Трифоныч очень хвалил повесть, но порой, говорил он, чувствуешь резь – нет, так быть не может. О Русанове: «Бандиты не говорят между собою, собравшись: «Вот что, бандиты, наконец-то мы собрались и давайте делать свое бандитское дело». Нет, есть целая система своих, вполне благопристойных, фраз, выражений и т. п. Русанов не может, получив отпор, требовать снова газету в палату. И не может все время оставаться тем же, каким пришел. Что-то должно у него внутри начать шевелиться.
(Ср. с Иваном Ильичом[83].)
Солженицын, как всегда, слушал всех внимательно, молча, расписывая замечания на 2-х бумажках. Потертый учительский черный портфель с двумя замками, обращение, несколько неловкое, «друзья мои», учит, тон – все это от его педагогической практики – другой аудитории он и не знает. Кое-где он наскакивал, как боевой петух, но все же сказал, что чувствует себя среди друзей и потому хочет объясниться. Благодарил Твардовского за «художнические замечания». О своей концепции сказал, отвечая Дементьеву, что и дальше не собирается делать ее более ясной. Он старается показать логику жизни разных людей, возникающие перед ними проблемы. «Иногда я сам решил бы их легко, иногда же они и для меня остаются непростыми и не столь ясными».
О Русанове говорил с особым запалом, решив, что редакция покушается на самую суть образа.
«Они остались безнаказанными. Пришло время хотя бы нравственным, литературным способом рассчитаться с этой породой людей». «Но я старался писать Русанова с симпатией», – сказал он и сам засмеялся, так это выглядело странно. Но его мысль понятна: он хотел бы писать изнутри.
«Я считаю, что Яго – неудача Шекспира. Яго делает зло из зла. Между тем зло ради зла не делает никогда и никто. Зло делают, оправдывая свою систему жизни, свои удобства, свои взгляды».

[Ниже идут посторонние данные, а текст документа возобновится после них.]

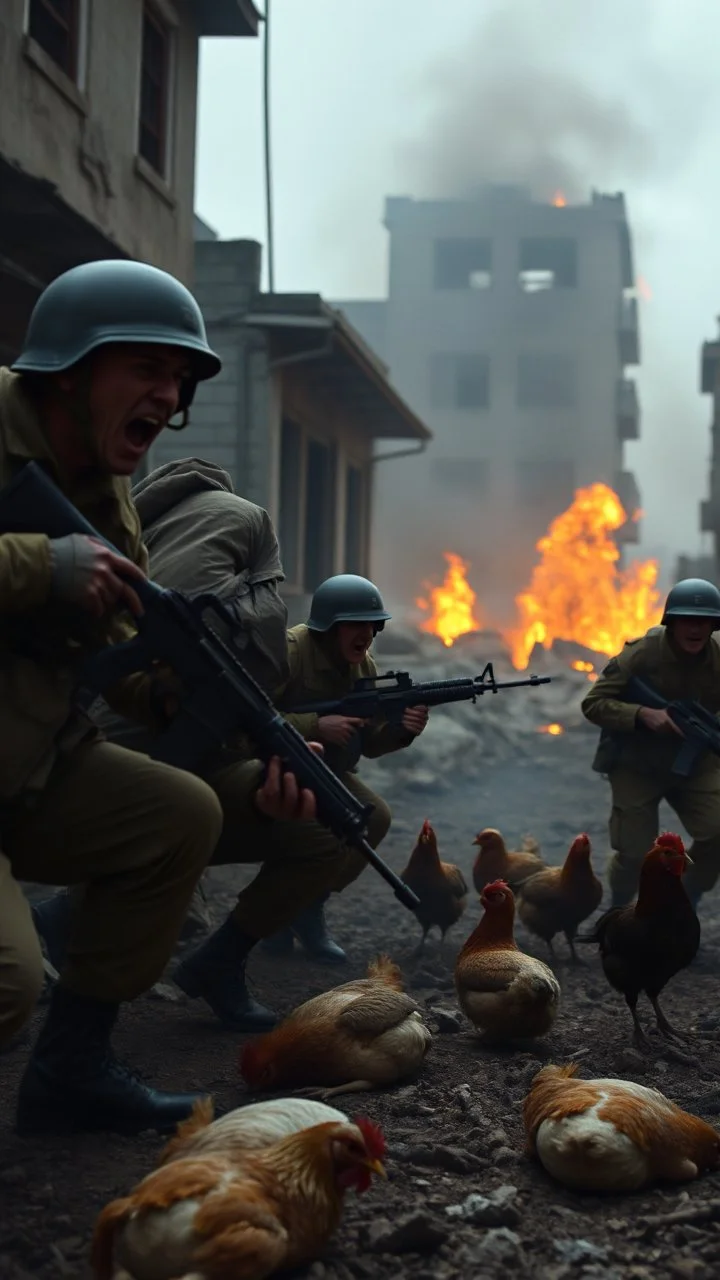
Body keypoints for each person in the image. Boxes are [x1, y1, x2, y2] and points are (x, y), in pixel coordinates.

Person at [0, 258, 314, 1135]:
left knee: (176, 812)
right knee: (7, 979)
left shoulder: (110, 501)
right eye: (147, 367)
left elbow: (106, 652)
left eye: (179, 379)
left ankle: (70, 1071)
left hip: (26, 761)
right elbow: (50, 583)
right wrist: (41, 566)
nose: (169, 394)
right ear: (70, 368)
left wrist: (175, 692)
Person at [263, 573, 430, 962]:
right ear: (328, 628)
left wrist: (402, 732)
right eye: (355, 625)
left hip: (330, 772)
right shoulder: (290, 652)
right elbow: (251, 715)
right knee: (300, 829)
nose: (366, 634)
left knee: (375, 817)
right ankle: (269, 915)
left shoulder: (364, 666)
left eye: (372, 625)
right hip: (276, 766)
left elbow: (368, 743)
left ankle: (307, 907)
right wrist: (314, 726)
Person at [581, 577, 720, 908]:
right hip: (636, 764)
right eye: (688, 620)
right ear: (671, 622)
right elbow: (593, 704)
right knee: (634, 855)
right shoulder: (641, 655)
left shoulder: (717, 661)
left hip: (694, 762)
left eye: (704, 622)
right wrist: (642, 714)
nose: (696, 629)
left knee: (717, 832)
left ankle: (687, 898)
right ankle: (618, 908)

Кончилось все хорошо, лучше, чем я думал. Мы пошли после совещания «под тент» выпить по рюмке коньяку. Трифоныч был потрясен рассказом о вчерашней катастрофе. Говорил мне нежные слова, просил передать Свете, что он поздравляет ее с избавлением. «Такие несчастия, как бы совсем случайные, обычно след общего неблагополучия. Ходынка».
Говорил о Плучеке, его театре, которому Твардовский хочет устроить банкет, несмотря на их беды. Очень хвалил дневники Симонова.
О Солженицыне говорил: «Он – великий писатель, а мы больше, мы – журнал».
На обсуждении Трифоныч говорил: «Сейчас ясно, что у Солженицына как писателя есть такой прием – он берет человека в минуту его высших страданий – будь то тюрьма, война или смертельная болезнь». Пожалуй, это шире, чем прием.
Был Солженицын. Он многое доделал в своей повести, которая называется теперь «От среды до четверга». Убрал Авиэтту, сделал глубже, разностороннее Русанова, словом, – для себя – сделал очень много, знак того, что очень хочется ему эту вещь напечатать.